ChatNoir franchit le dernier pas et leur visage n'étaient finalement plus qu'à une si courte distance qu'elle sentait son souffle sur son visage.

«Je t'aime. Je sais que toi et moi nous sommes… les deux pièces d'un même puzzle. Les deux parties d'un objet mystique séparé en deux. Aussi différents que nous pouvons être identiques. Deux parfaits contraires qui s'emboîtent au point de ne plus voir la séparation. Je sais que tu ne peux pas t'empêcher de faire le bien de protéger la population, d'être une héroïne. Ce besoin nous habite tous les deux. Pas plus que moi, tu ne pourras baisser les bras et arrêter d'être sur tes gardes en attendant la prochaine menace qui frappera cette planète. J'ai essayé d'arrêter d'être un héros, j'ai eu l'impression qu'on me privait d'un de mes sens.»

Malgré tous ces sentiments confus et complexes, Marinette réalisa qu'il rejetait encore sa partie sans masque, celle qu'elle serait en définitive et avec qui il passerait la majorité de son temps s'ils étaient ensembles. Déciderait-il d'être avec elle en se faisant à la présence de Marinette pour avoir LadyFlamme près de lui à l'occasion?
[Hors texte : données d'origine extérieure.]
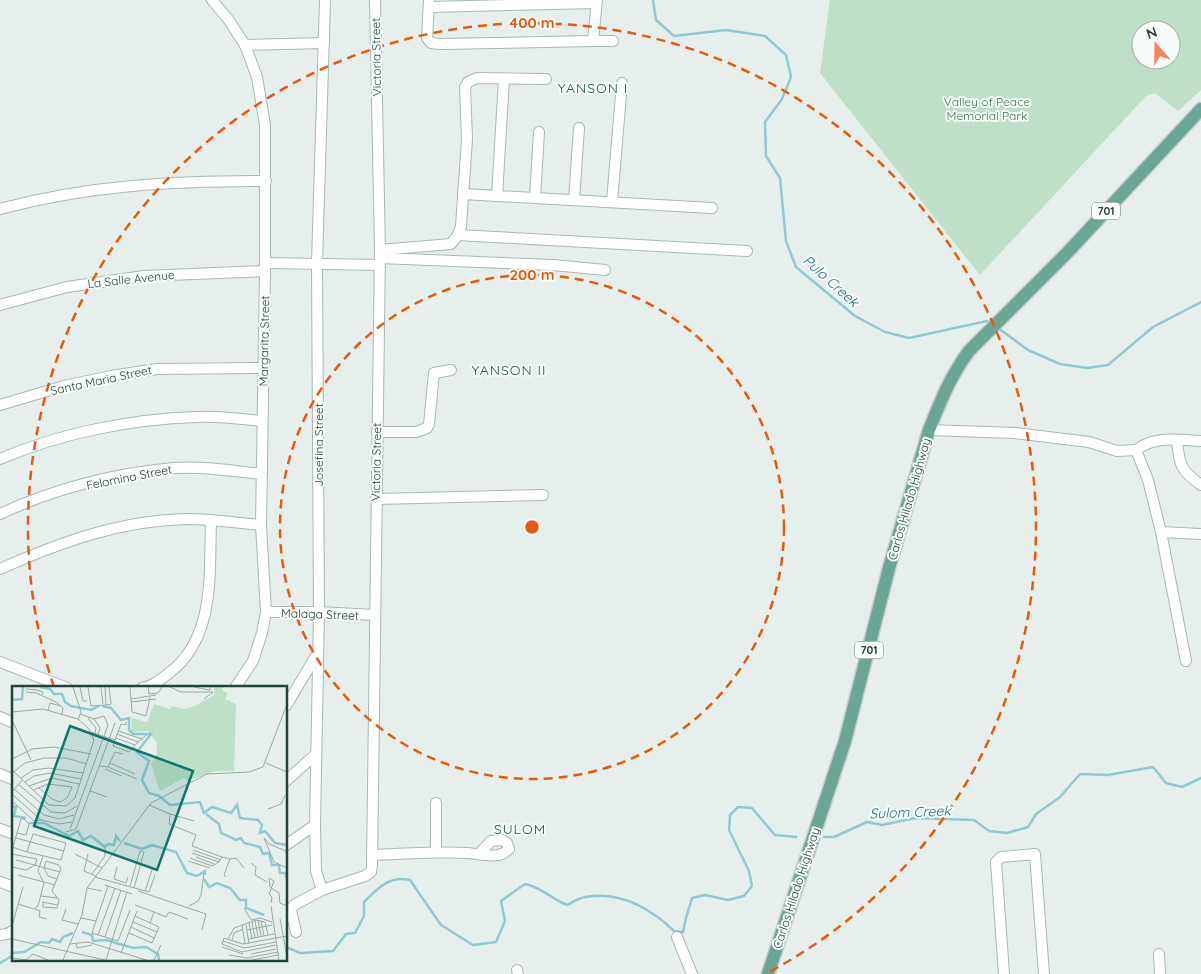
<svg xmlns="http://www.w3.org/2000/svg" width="1201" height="974" font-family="Quicksand,sans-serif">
	<rect width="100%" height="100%" fill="#e6efeb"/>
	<path fill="#bfe0c8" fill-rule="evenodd" d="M830 0H1201V90L1178 111 1155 93 1146 96 980 275 820 73ZM1141 30H1171V60H1141Z"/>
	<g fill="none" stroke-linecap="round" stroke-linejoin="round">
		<g stroke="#8ec9d4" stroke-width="2.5">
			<polyline points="653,0 656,20 674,36 726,30 765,36 786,55 791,77 782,99 765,122 766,156 780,178 786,241 796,267 855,316 885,332 909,338 987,321 991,324"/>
			<polyline points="998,328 1028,350 1060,364 1087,368 1108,365 1153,327 1201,302"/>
			<polyline points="824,837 834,837 867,822 882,825 915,818 974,820 989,831 1007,833 1028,827 1036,814 1060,797 1080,774 1108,775 1153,767 1166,783 1182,787 1201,778"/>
			<path d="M286 947 300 953 333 951 346 934 355 933 364 916V902C378 888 390 875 410 880L441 925 473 945 496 942 505 921 501 901 525 884C541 887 552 899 567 905 573 902 579 898 585 897 619 891 650 908 674 931L683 932 686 918 692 898 705 895 728 900 744 896 752 886 749 871 729 830 730 815 738 807 752 808 775 835 796 837"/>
			<polyline points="0,963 14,955"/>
		</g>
		<g stroke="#a8b8b2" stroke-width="12">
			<g id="minor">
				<polyline points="212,0 228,19 245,45 257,77 265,125 265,271 261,525 266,612 262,633 253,661 235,688"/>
				<polyline points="429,0 427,38 431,43 440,44 593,41 597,0"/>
				<polyline points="429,7 596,3"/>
				<polyline points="593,41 613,41"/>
				<polyline points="245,45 324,43"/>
				<polyline points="463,194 712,208"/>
				<polyline points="497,196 504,79"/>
				<polyline points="535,198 539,132"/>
				<polyline points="574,200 579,128"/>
				<polyline points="612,201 622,83"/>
				<path d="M0 209C89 185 174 181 266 181"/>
				<polyline points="458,235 747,251"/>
				<polyline points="380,250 451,244 458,235 461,226 467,139 465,87 468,82 477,78 546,79"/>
				<polyline points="380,258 553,265 605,270"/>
				<polyline points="266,263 379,265"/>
				<polyline points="0,305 67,287 144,276 265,271"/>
				<polyline points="0,405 64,386 111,376 157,369 264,368"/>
				<polyline points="929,430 1015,433 1089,442 1117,451 1136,450"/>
				<polyline points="377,432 416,432 427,428 429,424 434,373 451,370"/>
				<path d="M1177 440C1179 465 1181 471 1201 485"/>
				<path d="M1201 441C1178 440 1156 435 1136 450L1148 480 1161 532 1201 534"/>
				<path d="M0 459C61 433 131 419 197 417 218 416 241 419 262 421"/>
				<polyline points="376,499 543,495"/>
				<path d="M0 514C53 489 115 473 174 468 202 466 233 471 262 474"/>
				<polyline points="1161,532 1186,661"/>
				<path d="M0 569C61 542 121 520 188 519 212 519 237 523 261 525"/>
				<polyline points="266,612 319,612 374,615"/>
				<polyline points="0,662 67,688"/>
				<path d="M142 688C153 686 160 680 169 673 216 638 209 573 211 520"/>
				<polyline points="286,706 317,654"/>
				<polyline points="0,717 14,723"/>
				<polyline points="0,774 14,780"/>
				<polyline points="286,781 316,754"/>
				<polyline points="0,829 14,834"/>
				<polyline points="286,845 315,825"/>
				<polyline points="436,852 436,803"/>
				<path d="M372 855C404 854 436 851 468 853 481 854 499 860 509 849L507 843 502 840 491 841 479 854"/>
				<polyline points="0,882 14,887"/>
				<polyline points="322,890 316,871 315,825 319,612 317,263 325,0"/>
				<polyline points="296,932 291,911 292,908 294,905 322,890 365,876 371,872 372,866 380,250 375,0"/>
				<polyline points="0,935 7,934 14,930"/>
				<polyline points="677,937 692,974"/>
				<polyline points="1159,954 1160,974"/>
				<polyline points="517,970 518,974"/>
				<polyline points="1004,974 996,862 1001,857 1035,854 1044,974"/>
			</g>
		</g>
		<g stroke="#c2cac8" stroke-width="15">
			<path id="major" d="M768 974 845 741 889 568 929 430C940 402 951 375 969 351L1066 254 1201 109"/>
		</g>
		<use href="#minor" stroke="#fff" stroke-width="10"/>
		<use href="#major" stroke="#6aa596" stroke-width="12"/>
	</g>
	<g fill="none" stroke="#e8590c" stroke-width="2.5" stroke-dasharray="9 6">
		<circle cx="532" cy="527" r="252"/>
		<path d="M54 687A504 504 0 1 1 769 972"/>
	</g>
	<g text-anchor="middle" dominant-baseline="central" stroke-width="4" stroke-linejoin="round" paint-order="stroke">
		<g fill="#f7fbf9" stroke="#637a73" stroke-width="1">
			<rect x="1092" y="202.5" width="28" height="17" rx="4"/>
			<rect x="855" y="641.5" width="28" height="17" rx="4"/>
		</g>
		<g font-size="11" font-weight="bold" fill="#24423a">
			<text x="1106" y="211">701</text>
			<text x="869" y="650">701</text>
		</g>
		<g font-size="12" fill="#24423a" stroke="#f7fbf9">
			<text transform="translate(376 57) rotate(-91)">Victoria Street</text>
			<text transform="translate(131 279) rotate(-6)">La Salle Avenue</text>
			<text transform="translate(264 341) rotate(-89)">Margarita Street</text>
			<text transform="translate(101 380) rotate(-12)">Santa Maria Street</text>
			<text transform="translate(318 445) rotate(-90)">Josefina Street</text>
			<text transform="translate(376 462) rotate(-89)">Victoria Street</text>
			<text transform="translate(129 477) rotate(-11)">Felomina Street</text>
			<text transform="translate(909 499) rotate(-74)">Carlos Hilado Highway</text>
			<text transform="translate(320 614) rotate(2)">Malaga Street</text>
			<text transform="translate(796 888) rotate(-72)">Carlos Hilado Highway</text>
		</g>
		<g font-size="12" fill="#2d7a4b" stroke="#f7fbf9">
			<text x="987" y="101">Valley of Peace<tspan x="987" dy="14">Memorial Park</tspan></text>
		</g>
		<g font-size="14" letter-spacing="1" fill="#1f5548" stroke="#f7fbf9">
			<text x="593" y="88">YANSON I</text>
			<text x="509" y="370">YANSON II</text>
			<text x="520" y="829">SULOM</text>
		</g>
		<g font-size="14" font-style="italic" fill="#1c6f80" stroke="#f7fbf9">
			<text transform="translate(831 281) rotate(42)">Pulo Creek</text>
			<text transform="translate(910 812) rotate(-2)">Sulom Creek</text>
		</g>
	</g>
	<g transform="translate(12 686)">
		<rect width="275" height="275" fill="#e6efeb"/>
		<path d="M202 1H211L210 4 216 7 213 13 224 18 222 85H204L175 95 172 92 148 105 139 78 145 67V57L136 45 119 46 120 32 135 36 142 18 158 23 160 20 172 23 183 20 202 9Z" fill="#bfe0c8"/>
		<path fill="none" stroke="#8ec9d4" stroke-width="2.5" d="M28 1 38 3 42 8H50L53 16 59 20 79 24 87 20M0 14 10 13 11 1M90 20 99 22 109 34 117 32V44L121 48H139L125 66 137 75 130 94 137 107 147 110 158 119 188 116 192 127 200 121 219 127 225 119 228 132 246 134 250 139 248 147 253 145 263 157 275 159M0 120 4 121 2 130 14 132M194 128 207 138 209 147 224 154 229 152 232 157 248 161 251 168 257 167 260 179H267L268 187H273L275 193M17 137H32L57 150 66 145 71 154 79 150 93 161 96 158 102 159 104 150 108 155M112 157 130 163 140 159 164 166 175 187 185 190 193 185V189M192 193 197 201 205 197 218 202 228 214H234V222L252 229M70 246 80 249 81 255 94 254 121 262 134 261 146 268 147 274M0 267 12 266 29 256 37 257 40 253 48 256 51 251 61 247"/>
		<path fill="none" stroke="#98aaa4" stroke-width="1" d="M61 1 69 26 66 33M68 1 71 15H75M76 1 79 20 94 19M89 1 91 18M93 1 94 19 99 18 97 1M118 1 120 26M136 1 137 8 146 7 150 1M158 1 169 6H201L192 13M182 1 198 4V1M14 3 25 4 31 6 30 9M14 6 24 7 44 16 51 22 50 28M119 13 144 9M119 16 144 13M36 24 38 17 49 20M0 26 31 23 66 33 77 43 82 54 63 112 54 120 37 119 0 84M120 26 134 30 138 11M68 28 82 33 92 30M76 32 84 42 83 47M82 33 88 42 86 48M0 34 19 74M106 45 130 53 134 49M79 46 103 54 109 38 114 39V36M105 48 126 56 130 53M104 52 123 59M103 54 101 60 117 66 126 56M102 57 119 62M0 73 20 63 42 61 79 68M98 77 123 88M254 77 275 86M88 80 96 81 103 66 111 68M96 81 125 93M93 83 110 90M0 87 13 77 32 72H54L75 78M9 92 21 84 37 82 71 87M13 96 22 90 38 87 69 93M6 98 39 126 53 127 65 120M17 100 40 92 67 98M26 101 40 113 48 116 55 112 60 101M2 103 32 129 47 133 62 129M22 104 36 98 60 101M78 105 95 111M0 106 10 94M0 108 29 134 47 138 60 136M0 115 22 135 29 134M137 119 158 128M256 123 269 118 273 109M58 143 96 39 92 30M54 146 64 143 103 37M4 152 52 165M0 161 15 166 49 174 54 157 21 148 15 166M1 161 9 133H12L17 138 14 149 5 147M181 164 209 174M180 167 207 176 210 171 180 160 184 149 157 138 158 128 182 135M0 168 25 173 23 179 14 184 0 181M63 168 90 182M76 168 72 185 84 190M184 171 202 178M210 171 218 173 212 189 214 191M178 172 200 180 207 176M218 173 224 172 232 182M4 174 48 186M176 175 198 182M275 175 274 165 257 158 252 152 262 176 275 182M239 177 244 181 243 189 255 196M105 181 102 193 114 197 116 191M80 188 93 170V161M6 189 43 199M83 191 137 206 143 189M257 192 258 201 267 207 268 217 275 220M257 192 262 195 257 208 260 211 259 217M93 199 120 208M96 200 80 247 106 255 118 224M118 200 128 165 132 166M75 202 90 205M122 202 132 166M126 205 194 228 190 244M133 205 141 181M29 210 45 212M30 216 46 219M31 216V221L45 222 47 214 40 205 49 183 47 179 34 175 32 182 36 190 45 193M6 218 22 223 26 220 32 197 26 185 31 170M123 219 142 226 138 237M177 220 186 215 189 209 192 187M259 220 267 274M232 222 239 234 248 232 260 236M23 223 28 225 27 231 35 233M54 223 50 234 66 238M142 226 154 231 157 226 176 233M123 230 147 241M69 232 84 235M268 233 275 271M246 234 249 250M243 235 246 251M249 235 252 250M121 236 145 246M240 236 243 252M237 237 240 253M230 239 233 258M234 239 237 258M0 240 11 201M119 241 142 252M235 244 260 239M117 247 140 257 147 241M86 249 103 202M93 251 109 204M0 253 93 274M216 253 222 242 244 234 253 236 256 249M237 253 262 248M220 254 222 247 231 243M211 255 232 262 264 256M58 258 76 256 134 274M64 258 65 262 80 259M264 259 230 266 210 258 212 252 231 258 275 250M210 261 231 268M109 267 125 225M239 268 264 263M217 269 235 272 266 266M0 272 15 274M14 274 21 268 36 274M51 274 70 229 75 202 139 117 195 88 237 86 251 81 275 18M94 274 115 206M142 274 149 259M240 274 266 269"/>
		<path fill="#0f766e" fill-opacity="0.15" stroke="#0f766e" stroke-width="2.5" d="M58 40 181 85 145 184 22 140Z"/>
		<rect width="275" height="275" fill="none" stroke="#24423a" stroke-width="2.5"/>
	</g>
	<circle cx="532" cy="527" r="8" fill="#e8590c" stroke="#f7fbf9" stroke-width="2.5"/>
	<g font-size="15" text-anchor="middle" font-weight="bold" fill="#e8590c" stroke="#f7fbf9" stroke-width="4" stroke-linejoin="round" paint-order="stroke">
		<text x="532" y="28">400 m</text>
		<text x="532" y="280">200 m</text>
	</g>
	<g transform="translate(1156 45) rotate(340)"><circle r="24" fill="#f7fbf9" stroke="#a3b1ad"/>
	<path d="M0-4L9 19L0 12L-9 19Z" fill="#f4845f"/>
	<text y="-8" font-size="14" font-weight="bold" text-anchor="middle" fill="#24423a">N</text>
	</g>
</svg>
Elle releva le visage et le regarda dans les yeux. Il était tout près d'elle maintenant mais cela ne la gênait pas. «Je vais formuler ma question autrement. Si je n'existais pas, est-ce que tu accepterais d'épouser Marinette et de te contenter d'elle pour le reste de tes jours?» la question était cruciale parce que ça restait une possibilité. Marinette ignorait ce qui arriverait après la capture du Papillon. Serait-elle séparée de Tikki?

«Ne me demande pas ça!» supplia ChatNoir. «Je ne veux même pas connaître la réponse moi-même. Un monde sans toi serait trop laid.»

Il y avait tant d'émotion dans son regard. Sa question, bien que nécessaire, l'avait blessé.

Elle changea complètement d'attitude pour le rassurer et avec un sourire douloureux s'excusa : «J'ai encore besoin de réfléchir…» réclama LadyFlamme en flottant un pas plus loin.

Elle était d'accord avec tout ce qu'avait dit ChatNoir. Tout ce qu'il avait dit à son sujet était vrai mais en même temps si contradictoire.

Tous deux s'aimaient, après tout ce temps à nier la vérité elle savait qu'elle l'aimait complètement. Et lui aussi l'aimait complètement. Mais ils en étaient toujours à la case départ. Ils n'étaient toujours pas plus près d'être ensemble qu'à leur rencontre.

Et lui aussi était d'accord à ce sujet. Il venait de lui affirmer une nouvelle fois qu'il ne pouvait pas faire sa vie avec Marinette. Ils n'étaient pas d'accord à ce sujet pour les mêmes raisons mais, ils étaient tout de même d'accord sur le sujet.

«Prends tout ton temps ma Lady. Nous avons toute la vie devant nous.» conclu-t-il avec un regard rassurant.